**WHAT THIS TASK INVOLVES**
What should come back is the data below, word for word, minus any picture.

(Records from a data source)
::::::::::

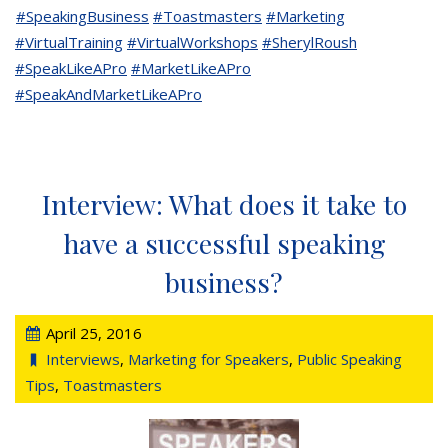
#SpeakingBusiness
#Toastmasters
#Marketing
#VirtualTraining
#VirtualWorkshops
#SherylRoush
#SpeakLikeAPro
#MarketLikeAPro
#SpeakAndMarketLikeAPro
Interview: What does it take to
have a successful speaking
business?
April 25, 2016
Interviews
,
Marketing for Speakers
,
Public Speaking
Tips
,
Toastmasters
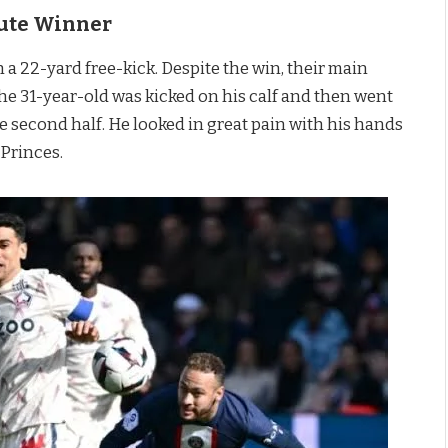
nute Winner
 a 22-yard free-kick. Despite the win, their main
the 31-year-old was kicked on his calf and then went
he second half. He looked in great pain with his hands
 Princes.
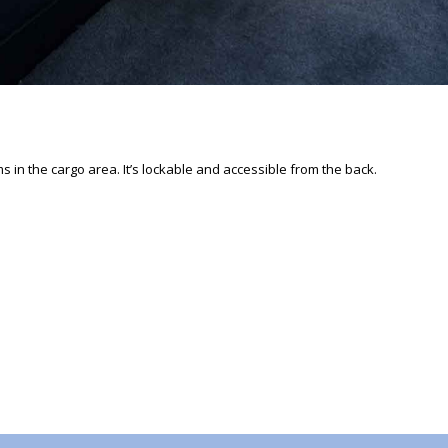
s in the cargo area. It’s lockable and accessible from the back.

::::::::::

**OUTPUT OF THE EXERCISE**
#SpeakingBusiness
#Toastmasters
#Marketing
#VirtualTraining
#VirtualWorkshops
#SherylRoush
#SpeakLikeAPro
#MarketLikeAPro
#SpeakAndMarketLikeAPro
Interview: What does it take to
have a successful speaking
business?
April 25, 2016
Interviews
,
Marketing for Speakers
,
Public Speaking
Tips
,
Toastmasters
nute Winner
 a 22-yard free-kick. Despite the win, their main
the 31-year-old was kicked on his calf and then went
he second half. He looked in great pain with his hands
 Princes.
s in the cargo area. It’s lockable and accessible from the back.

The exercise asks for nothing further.